Al repasar el transcurso de 2019 resulta tentador concluir que seguimos, nombre más, nombre menos, prácticamente donde estábamos. Piénsenlo dos veces. Si algo ha quedado claro, tanto en la arquitectura como en la vida, es lo fútil de nuestras certezas. El incendio de Notre Dame o el apremio del cambio climático representan cosas parecidas; lo que dábamos por sentado puede irse al garete mañana por la mañana, a eso de las diez. Algo similar expresan las inminentes consecuencias del Brexit. La inauguración a principios de año de la James Simon Galerie en Berlín, a cargo de David Chipperfield, o la victoria de Norman Foster en el concurso para la ampliación del Museo de Bellas Artes de Bilbao –ingleses cosmopolitas y residentes ocasionales en España– apuntan la incongruencia de esta brecha. Pero no conviene confundir memoria y augurio. A pesar de que la arquitectura aún emita en diferido el mensaje comunitario, se hace necesario asumir que el orden de las cosas ha cambiado. Este año, el centenario de la Bauhaus se celebró con nuevos museos en Weimar y Dessau, este último a cargo del estudio barcelonés Addenda. Por mucho que apuntase al futuro, la escuela acumula ya tanta historia como la Academia que pretendió combatir. Así, los focos giraron de nuevo hacia la sede proyectada por Walter Gropius en 1926. Sea antigua o moderna, la suma de institución, edificio y tiempo –véase también el Museo del Prado de Juan de Villanueva, 200 otoños en este 2019– suele equivaler a “monumento”.
Aunque este interés podría interpretarse como signo inequívoco de la hegemonía de lo construido, las decisiones que conforman nuestro entorno amplían cada vez más las implicaciones de la palabra arquitectura. Ganadores del premio europeo Mies van der Rohe, los franceses Anne Lacaton y Jean-Philippe Vassal sin duda ejercen esa polisemia. Cuando afrontaron en 1996 la reforma de una plaza en Burdeos, no destinaron el presupuesto a su diseño, sino a su cuidado.
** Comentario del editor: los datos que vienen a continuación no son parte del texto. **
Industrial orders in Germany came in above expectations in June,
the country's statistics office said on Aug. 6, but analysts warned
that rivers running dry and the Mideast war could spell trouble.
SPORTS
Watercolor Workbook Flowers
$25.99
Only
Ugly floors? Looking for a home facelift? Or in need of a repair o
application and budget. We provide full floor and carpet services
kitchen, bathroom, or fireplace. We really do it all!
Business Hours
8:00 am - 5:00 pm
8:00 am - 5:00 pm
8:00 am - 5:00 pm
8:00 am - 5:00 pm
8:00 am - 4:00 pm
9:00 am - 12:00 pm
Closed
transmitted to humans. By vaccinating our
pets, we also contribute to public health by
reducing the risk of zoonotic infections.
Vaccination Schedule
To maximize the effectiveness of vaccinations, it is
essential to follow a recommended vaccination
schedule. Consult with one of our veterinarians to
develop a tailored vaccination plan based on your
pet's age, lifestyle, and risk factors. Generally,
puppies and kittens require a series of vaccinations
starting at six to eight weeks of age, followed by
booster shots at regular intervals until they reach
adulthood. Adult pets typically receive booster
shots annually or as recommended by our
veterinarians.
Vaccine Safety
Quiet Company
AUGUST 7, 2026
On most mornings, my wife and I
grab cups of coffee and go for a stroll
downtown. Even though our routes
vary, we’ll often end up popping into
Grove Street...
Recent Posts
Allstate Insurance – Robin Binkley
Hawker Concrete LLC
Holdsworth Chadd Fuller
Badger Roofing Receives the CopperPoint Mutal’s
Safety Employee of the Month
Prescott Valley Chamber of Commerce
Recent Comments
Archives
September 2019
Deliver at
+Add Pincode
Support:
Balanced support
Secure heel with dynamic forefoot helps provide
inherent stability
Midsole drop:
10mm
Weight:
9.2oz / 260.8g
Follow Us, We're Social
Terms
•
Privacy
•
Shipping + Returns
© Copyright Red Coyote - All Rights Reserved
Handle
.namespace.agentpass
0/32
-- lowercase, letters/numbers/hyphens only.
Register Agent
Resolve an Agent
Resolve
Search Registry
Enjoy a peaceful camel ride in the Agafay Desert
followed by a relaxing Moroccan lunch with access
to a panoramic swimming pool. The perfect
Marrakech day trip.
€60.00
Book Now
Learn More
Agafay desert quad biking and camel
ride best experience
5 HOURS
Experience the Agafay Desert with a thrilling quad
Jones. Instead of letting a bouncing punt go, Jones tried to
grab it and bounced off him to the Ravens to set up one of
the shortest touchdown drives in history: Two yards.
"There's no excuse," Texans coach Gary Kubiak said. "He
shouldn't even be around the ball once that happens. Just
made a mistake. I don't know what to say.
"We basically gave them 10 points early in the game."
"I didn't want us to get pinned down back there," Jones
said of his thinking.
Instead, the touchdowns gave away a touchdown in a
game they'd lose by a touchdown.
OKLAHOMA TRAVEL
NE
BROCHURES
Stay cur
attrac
La obra galardonada en 2019, una rehabilitación de 530 viviendas sociales en la misma ciudad (con Frédéric Druot y Christophe Hutin) ha optado, asimismo, por corregir lo preexistente.
Las decisiones que conforman nuestro entorno amplían cada vez más las implicaciones de la palabra 'arquitectura'
No es que lo espectacular se encuentre en peligro: la rosa del desierto del Museo Nacional de Qatar, de Jean Nouvel, o el nuevo aeropuerto de Pekín, de Zaha Hadid Architects, prolongan esa vertiente que equipara, en ocasiones, crecimiento y especulación. Ese fue el caso, en Manhattan, de Hudson Yards, donde los trabajos estelares de Diller Scofidio + Renfro o Thomas Heatherwick palidecen al compararse con los jardines de la Fundación Ford, del desaparecido Kevin Roche, un acuerdo canónico entre lo público y lo privado en la misma ciudad. Las plusvalías pueden ser prólogo, nunca argumento.
Roche fue, junto con otro Pritzker estadounidense, Iong Ming Pei –autor de la pirámide del Louvre– una de las pérdidas de este 2019, a las que deberían sumarse el historiador británico Charles Jencks o el arquitecto español Juan Antonio García Solera. El japonés Arata Isozaki, el homenajeado de este curso, desprende un inequívoco aroma a deuda, si bien su Pritzker, como otros galardones recientes, caso, en España, del Premio Nacional al portugués Alvaro Siza o la Medalla de Oro del CSCAE a Alberto Campo Baeza, podrían haberse entregado a los mismos autores hace ya veinte años. Más allá de la indiscutible calidad de los laureados, el déjà vu apunta directamente a unas instituciones nostálgicas que deberían plantearse el futuro ya no como una conjetura más o menos vaga, sino en clave de urgencia.